Tuesday, January 13, 2015

Deltaville According to the Brat Child

So, I was having a brain fart about what I should blog about, so I did what every smart person would do-
 I asked the 8 year old. 
What should I write about Deltaville tonight?

His response:
Well, there used to be pirates around Deltaville.

There used to be a lot of beaches and islands.  
This one island went under water and never came back up.  
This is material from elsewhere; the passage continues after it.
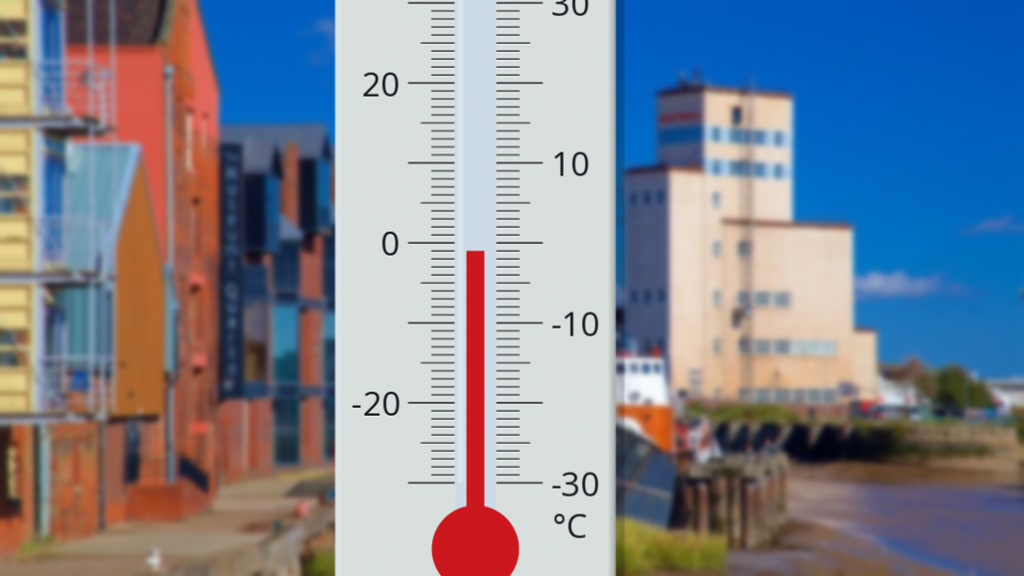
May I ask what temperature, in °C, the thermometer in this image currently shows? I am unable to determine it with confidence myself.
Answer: -1 °C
 It has couple of bridges too. 

You can ride boats there
and you can buy a lot of oysters and crabs 
but there aren't a lot of McDonald's.  
There really isn't.  
I think that's kinda weird.
So there you have it. 

Friday, January 9, 2015

Stingray Point

I'm not a fan of change,
and change in Deltaville is worse than change anywhere else.
I'd really prefer it still be the way it was back in the 80's
when the Stop N Shop was still there
and The Little Sue was still The Little Sue
and there wasn't any traffic.
But most of all, 
I'd still like to be able to swim here 
at Stingray Point.
I wish I could build giant sand sculptures of sharks and crabs 
with my son the way I used to build them when I was his age.
Or try to catch minnows in buckets,
float around on a raft
or dig in the sand looking for Captain Smith's body
(he didn't die there but as a kid I thought he had and thought he was buried on the beach).
Yeah,
change sucks.

Thursday, January 8, 2015

Horne's

One of the most iconic places along the road to Deltaville
is Horne's Restaurant.
You can see its bright yellow roof
snugged between routes 301 and 17 in Port Rotal, VA.
It was our bathroom stop.
Back in the day,
it was one of the only places to stop between Waldorf, MD and Tappahannock, VA.
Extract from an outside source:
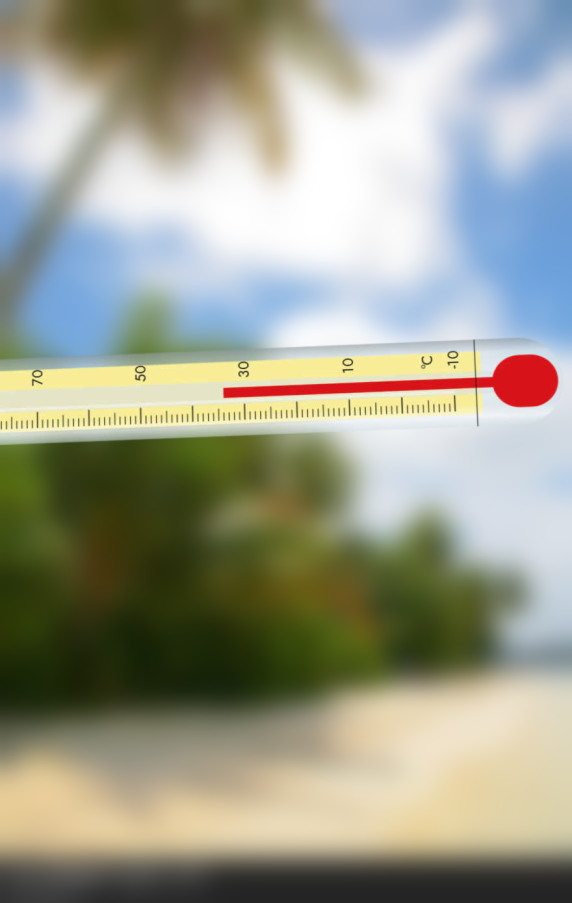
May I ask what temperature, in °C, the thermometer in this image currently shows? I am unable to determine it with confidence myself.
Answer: 34 °C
Horne's was the brain child of a candy salesman named Mr. Horne.
He modeled his store after Stucky's stores.
After the building of I95,
old roads heading North and South weren't as well traveled 
and many of the Horne's stores closed.
The location in VA is one of only a few Horne's left
operated by independent owners.
They have food and ice cream,
gas, souvenirs
and bathrooms.
And they're open 24 hours a day, 7 days a week including holidays
Stop at Horne's
and make your bladder happy!



Tuesday, January 6, 2015

Doing Things Differently

Normally this is the time of year that I make an exhaustive list of resolutions 
of things I want to completely change about myself.  
And then, 
around December 30th or so, 
I get all depressed when I review the list and realize 
I never managed to complete any of them. 

So this year, I don't have resolutions.  
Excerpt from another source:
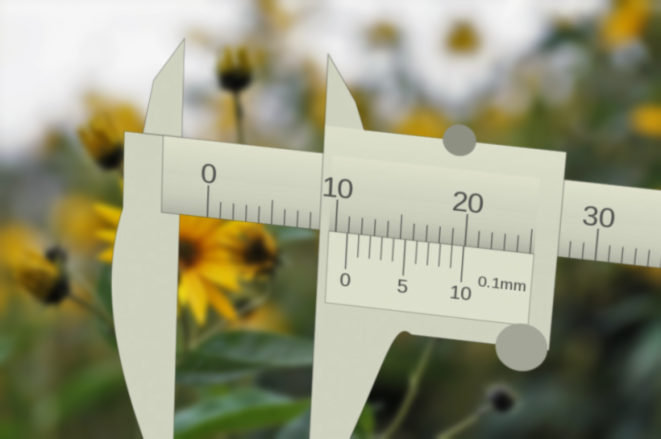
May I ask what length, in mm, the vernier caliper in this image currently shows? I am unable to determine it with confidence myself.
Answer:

This year, I have just one goal: 
Hike the Maryland section of the Appalachian Trail. 

By preparing to complete this goal,
I need to be healthier and get into backpacking shape,
 something that's typically on my resolution list. 
 But now they aren't the main goal, just part of the process. 
 The goal is a fun adventure that I'm really excited to do and I think 
that's the key.

So, now that the new year is here, I've begun seriously planning.  
I went on a small hike on January 1st 
(the very day after puking my guts out from a stomach virus- what can I say, I'm dedicated). 
 There are many other hikes planned and the whole family is involved.